The FIA said at the time that it was "looking into" what it described as a claim of "information of a confidential nature being passed to an F1 team principal from a member of FOM [Formula One Management] personnel".
Wolff was not named by the FIA - nor was her husband Toto Wolff, the boss of the Mercedes F1 team - but they had been identified as the relevant parties in media reports from the same time, as a result of what Mercedes claimed was an off-the-record briefing to the media.
The Wolffs, and specifically Susie, were then publicly supported by F1 and Mercedes' nine rival teams, who all denied being the originators of "any complaint regarding the allegation" and professed their support for Wolff in her F1 Academy role.
And this was followed up shortly afterwards by the FIA's statement that sought to indirectly conclude the matter by saying "there is no ongoing investigation".

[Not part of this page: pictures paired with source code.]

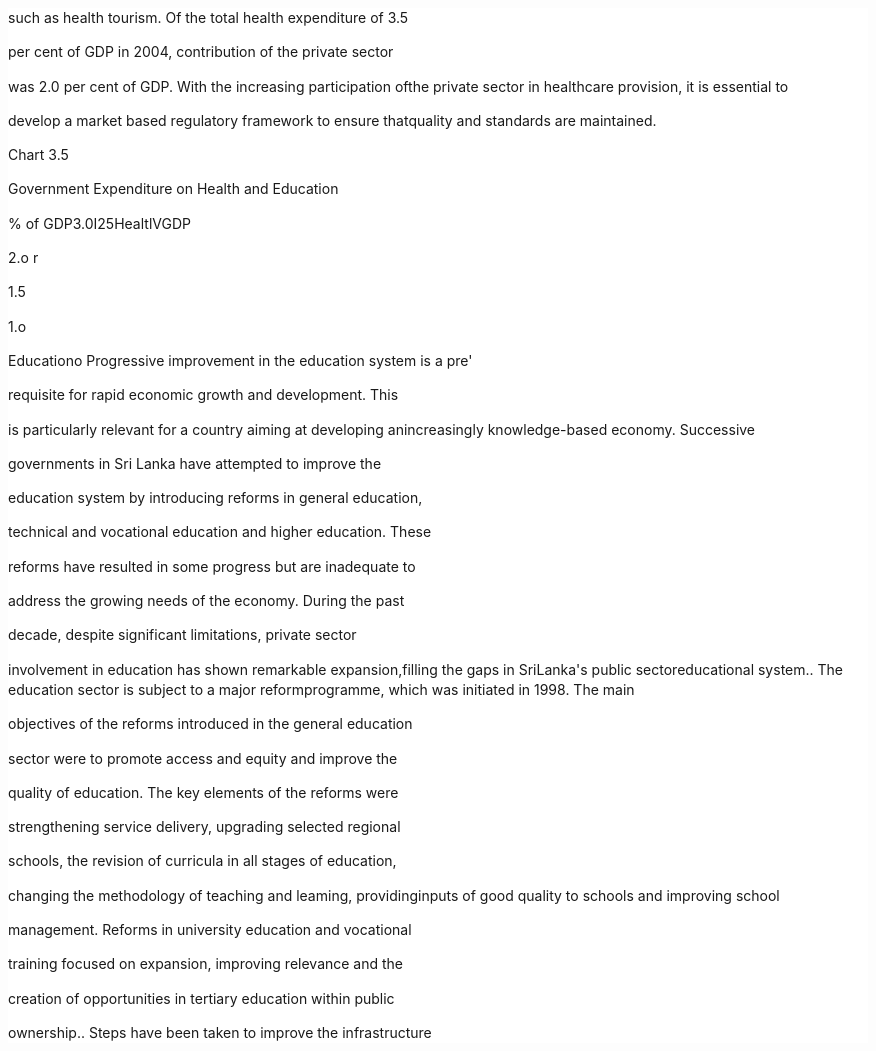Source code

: such as health tourism. Of the total health expenditure of 3.5

per cent of GDP in 2004, contribution of the private sector

was 2.0 per cent of GDP. With the increasing participation ofthe private sector in healthcare provision, it is essential to

develop a market based regulatory framework to ensure thatquality and standards are maintained.

Chart 3.5

Government Expenditure on Health and Education

% of GDP3.0I25HealtlVGDP

2.o r

1.5

1.o

Educationo Progressive improvement in the education system is a pre'

requisite for rapid economic growth and development. This

is particularly relevant for a country aiming at developing anincreasingly knowledge-based economy. Successive

governments in Sri Lanka have attempted to improve the

education system by introducing reforms in general education,

technical and vocational education and higher education. These

reforms have resulted in some progress but are inadequate to

address the growing needs of the economy. During the past

decade, despite significant limitations, private sector

involvement in education has shown remarkable expansion,filling the gaps in SriLanka's public sectoreducational system.. The education sector is subject to a major reformprogramme, which was initiated in 1998. The main

objectives of the reforms introduced in the general education

sector were to promote access and equity and improve the

quality of education. The key elements of the reforms were

strengthening service delivery, upgrading selected regional

schools, the revision of curricula in all stages of education,

changing the methodology of teaching and leaming, providinginputs of good quality to schools and improving school

management. Reforms in university education and vocational

training focused on expansion, improving relevance and the

creation of opportunities in tertiary education within public

ownership.. Steps have been taken to improve the infrastructure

Wolff herself publicly deemed the FIA's statement as unsatisfactory. "For two days, insinuations have been made about my integrity in public and through background briefings, but nobody from the FIA has spoken to me directly," she wrote.
"I might have been collateral damage in an unsuccessful attack on somebody else, or the target of a failed attempt to discredit me personally, but I have worked too hard to have my reputation called into question by an unfounded press release."
That same day, her husband's Mercedes team described itself as being "in active legal exchange" with the FIA.
Four and a half months later, Wolff says she has "personally filed a criminal complaint in the French courts", spurred on by what she says is a lack of "transparency and accountability in relation to the conduct of the FIA and its personnel in this matter".
She says the criminal complaint was filed on March 4.
Her public confirmation of it comes on the same day as the FIA has announced in a statement that its president Mohammed Ben Sulayem, elected on a four-year term in 2021, has been cleared of allegations of "interference" relating to two F1 grands prix last year.